X >> Y is simply $Y$.

Deriving fmap / (<$>):

And for $g: S \to T$, let $\mu_X$ be the distribution of $X$, then fmap g X = X >>= (return . g) $= \expe_X (\delta_{g(\cdot)})(X) = \int \delta_{g(x)} \mu_X(d x) = g(X)$ which agrees with the definition of the randomMap function in that answer.

As for ap / (<*>):

Let $F \in R(T^S)$ and $X \in R(S)$, then F <*> X is defined as F <*> X = do {f <- F; x <- X; return (f x)} == do{f <- F; fmap f X} == F >>= (\f -> fmap f X) which is equal to $\expe_F F(X)$, a random variable on $T$ by averaging over $F$.
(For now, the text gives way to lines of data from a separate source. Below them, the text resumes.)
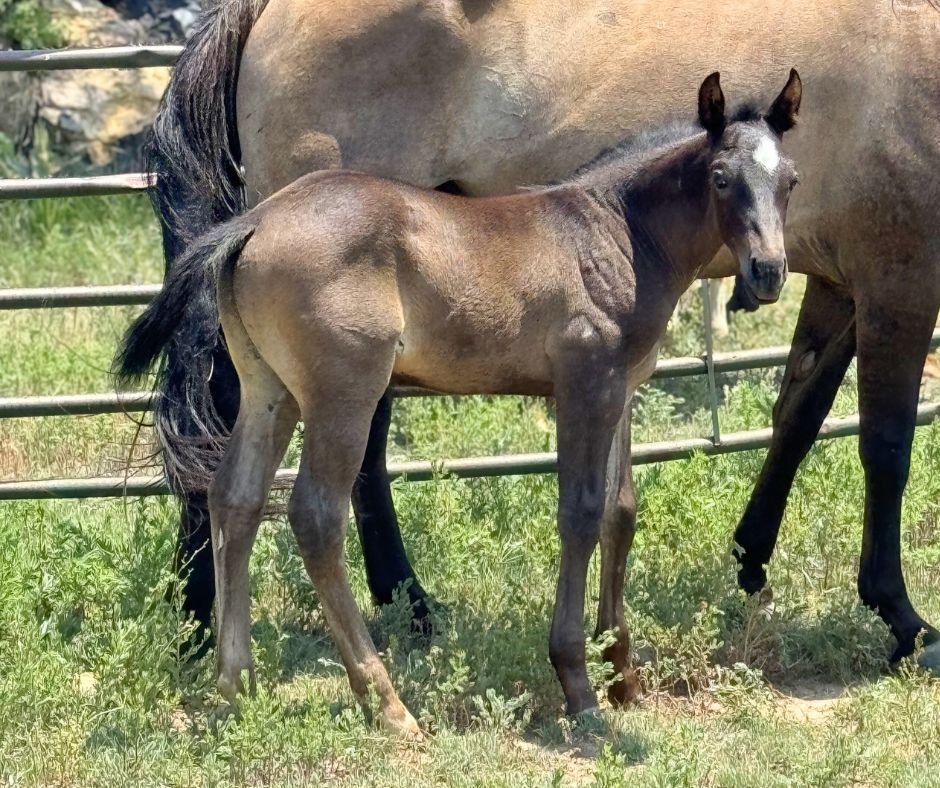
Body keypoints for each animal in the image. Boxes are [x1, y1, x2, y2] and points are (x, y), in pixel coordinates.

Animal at [118, 73, 803, 730]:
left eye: (790, 180)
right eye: (721, 179)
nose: (768, 272)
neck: (616, 230)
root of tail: (254, 220)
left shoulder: (622, 391)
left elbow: (620, 511)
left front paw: (624, 678)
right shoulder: (586, 385)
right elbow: (580, 514)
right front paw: (579, 685)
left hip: (270, 391)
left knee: (234, 498)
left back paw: (235, 686)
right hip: (344, 392)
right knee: (315, 516)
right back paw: (388, 706)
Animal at [150, 0, 940, 670]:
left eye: (793, 182)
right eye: (721, 179)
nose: (764, 274)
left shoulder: (841, 280)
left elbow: (800, 414)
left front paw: (751, 557)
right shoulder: (899, 281)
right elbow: (886, 446)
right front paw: (902, 618)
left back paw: (383, 610)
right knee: (254, 429)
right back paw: (206, 620)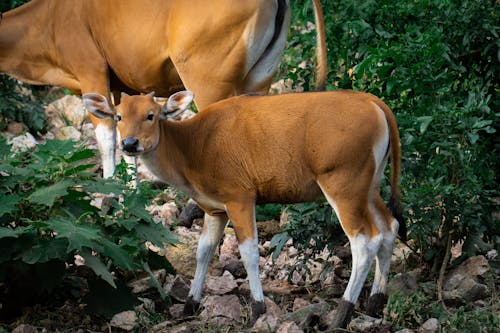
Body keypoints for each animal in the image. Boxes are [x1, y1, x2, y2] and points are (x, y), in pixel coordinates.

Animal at [0, 0, 326, 178]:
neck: (50, 18)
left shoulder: (91, 72)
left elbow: (106, 141)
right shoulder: (121, 91)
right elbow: (127, 140)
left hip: (208, 82)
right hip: (260, 78)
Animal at [84, 90, 404, 326]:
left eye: (151, 115)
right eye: (119, 116)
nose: (129, 143)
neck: (192, 147)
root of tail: (375, 103)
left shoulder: (240, 197)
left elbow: (249, 252)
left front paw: (259, 308)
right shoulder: (215, 209)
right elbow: (204, 251)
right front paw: (190, 304)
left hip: (343, 183)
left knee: (365, 240)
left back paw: (342, 313)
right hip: (369, 186)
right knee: (390, 227)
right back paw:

Now we translate the monad laws:

For $x \in S$ and $f: S \to R(T)$, return x >>= f == f x: $LHS = \delta_x >>= f = \expe_{X \sim \delta_x} f(X) = f(x) = RHS$.
For $X \in R(S)$, X >>= return == X: $LHS = \expe_X \delta_X = X = RHS$.
For $X \in R(S), f: S \to R(T), g: T \to R(P)$, X >>= (\x -> f x >>= g) == (X >>= f) >>= g: Suppose $Y \in R(T)$ and $Z \in R(P)$ such that $(Y|X = x) = f(x)$ and $(Z|Y = y) = g(y)$, then \begin{align} LHS &= \expe_X (\expe_{f(\cdot)} g \circ f (\cdot)) (X) = \expe_X \expe_{Y|X = \cdot} g (Y|X = \cdot) = \expe_X (Z|X = \cdot) (X) = Z\\ RHS &= \expe_{\expe_X f(X)} g(\expe_X f(X)) = \expe_Y g(Y) = Z. \end{align} In the LHS we average first over $Y$ then over $X$ whereas in the RHS we average over $X$ then $Y$.